Thats sent to the paper with a PSE Shark-X and a trophy taker rest with a lizzard toung. I definately think you need to find the set-up that is comfortable for you.


----------



## mod10g (Dec 18, 2006)

Got everything but the arrows, can't decided which arrows X-killers or 
X-ringers? Shooting a Hoyt Proelite 50-to-60 @28.5 draw length if that helps


----------



## Tracker52 (Jan 19, 2009)

Indoor:
I'm shooting the X-Killers indoor at 28.5" with 4" feathers and 150 grain points. I couldn't be happier. I'm shooting a Mathews Conquest 4 at 28.5" and 52-55 pounds. (I WOULD SHOOT THIS FOR INDOOR NO DOUBT)


Outdoor: X-ringer HV 350's at 26.5" with 100 grain points and 2" Blazers. They are 290 grains and can get them to 283 with only 57 pounds out of another C4


----------



## NY MOpro (Dec 8, 2009)

Dont get me wrong, feathers work good for indoor spots, I'm just letting you know what worked best for me with my rig.

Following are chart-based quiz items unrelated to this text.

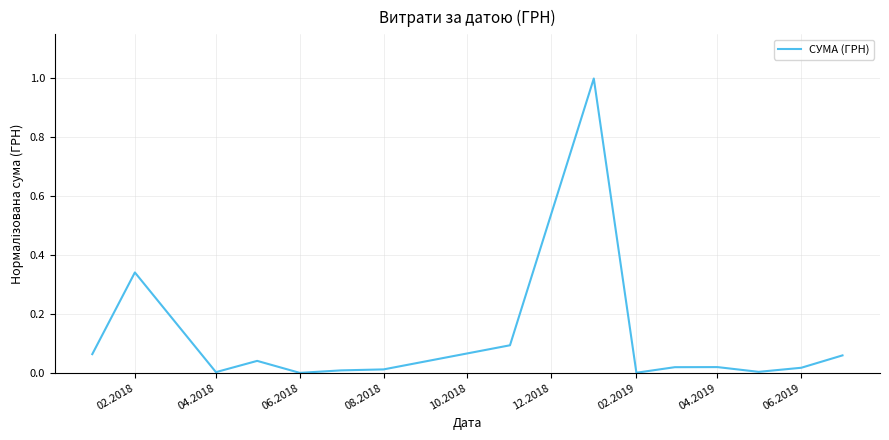

What is the maximum value shown in the chart?

1.0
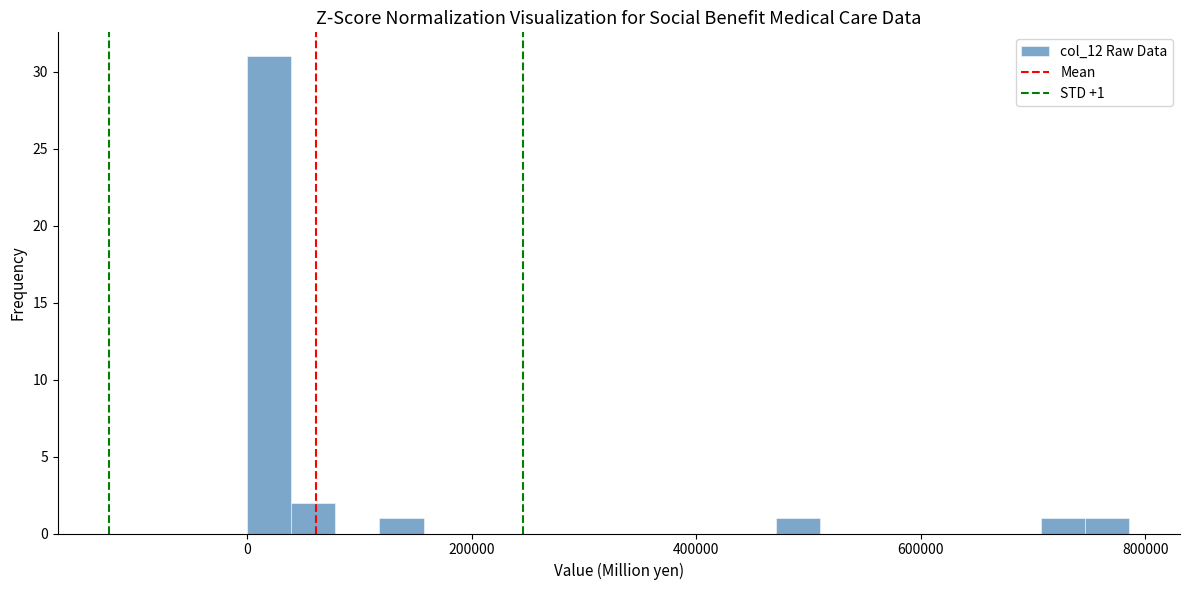

Around what value on the x-axis is the tallest bar? Give the approximate position of its centre, as read against the axis.

20000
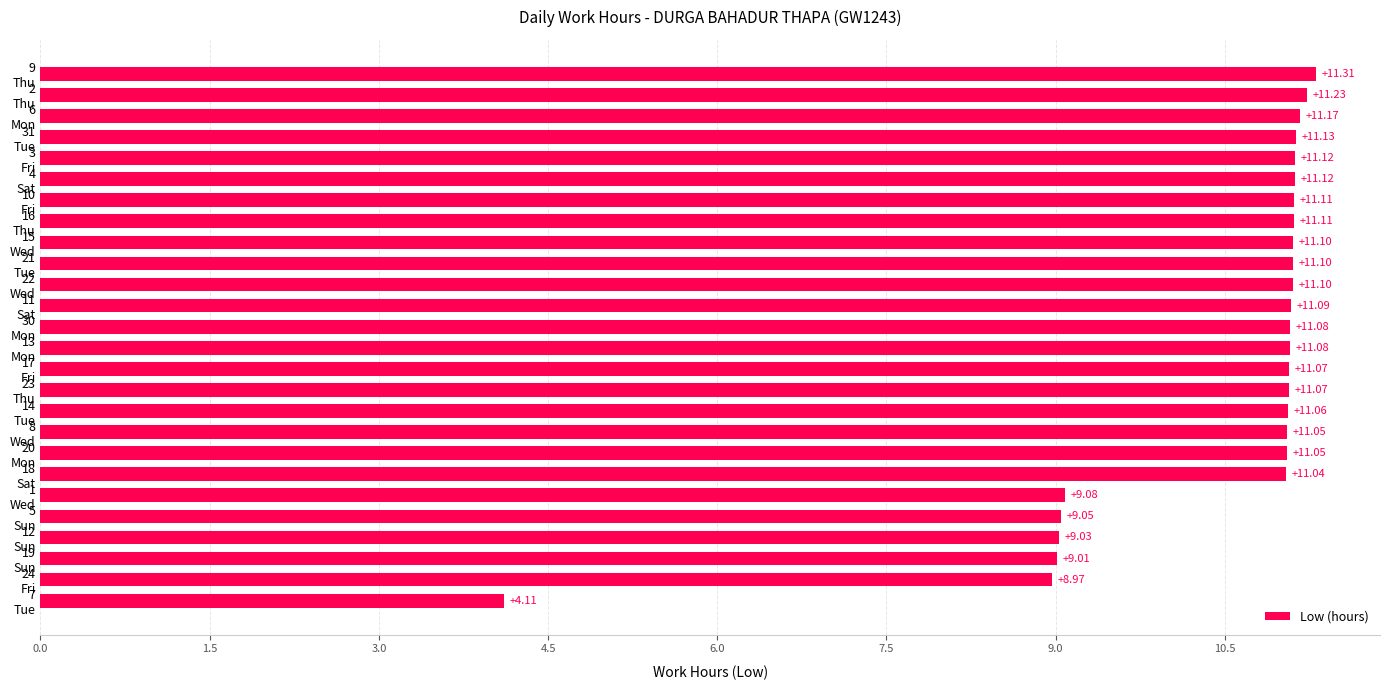

What is the sum of all values?

271.4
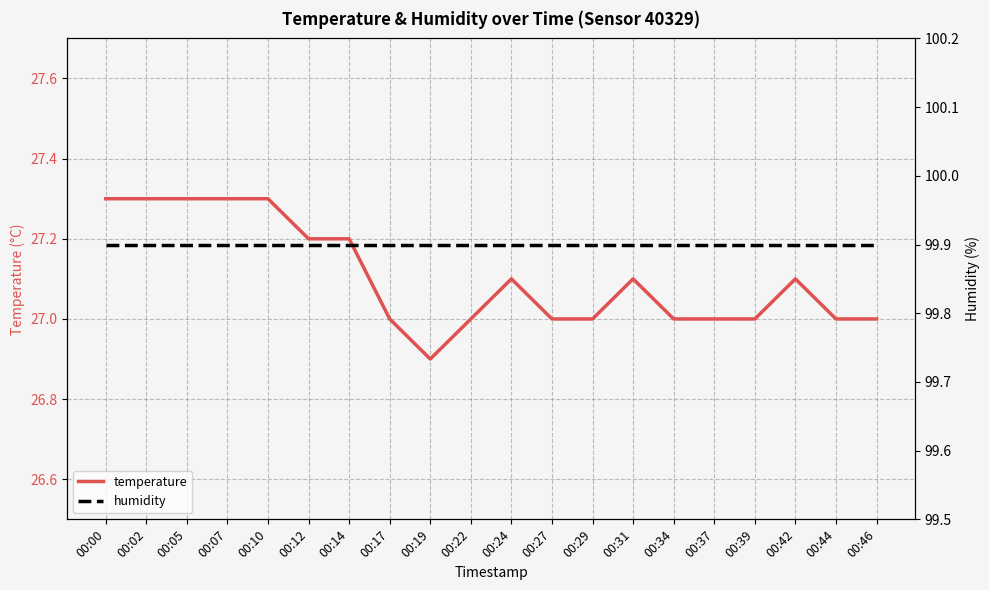

The humidity series shows 99.9 at 00:14. True or false?

True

But like I said, you have to see what works best for you.


----------



## 5ringking (May 25, 2005)

*x killers*

Got my xkillers setup with 4" gateway feathers, 150grain victory steel point, with the factory pin bushings with bohning pinnocks... anyhoo mine are cut at 29 inches from carbon end to carbon end, My bow setup is a Conquest Apex 28" draw set at 52lb pull, and to quote the great "Cartman" its SWEEEEEEEET!!!!:wink::wink:

That will give you the ultimate indoor arrow!!!!!


----------



## Twinsfan (Aug 9, 2007)

i am using 5" feathers with a right wing clamp and they are flying great.


----------



## mod10g (Dec 18, 2006)

Sounds like everyones going with feathers and around 150 up front, thanks for the input


----------



## ferretboy (Aug 15, 2007)

Believe it or not, I shoot the X Killers with mini Blazers helically fletched on the Blazer jig 150 grains up front. My arrow flight is impeccable. I shoot a Hoyt 38 Ultra with 26.5 inch draw set at 50 lbs. I also shoot them on my prestige at 60 lbs and they fly just as great. Thanks, Dave Henderson


----------



## teammemphis (Jan 6, 2010)

I set the XKillers up with flex fletch 360 right wing helical and put an extra 100 grain in the back of the victory 150 points and left them full length. I just trimmed the ends to square them. some of the best arrows for indoor I have ever shot.


----------



## j.irvin (Sep 21, 2009)

Gold tip 30x pros with 150gr tips and 2" Blazers


----------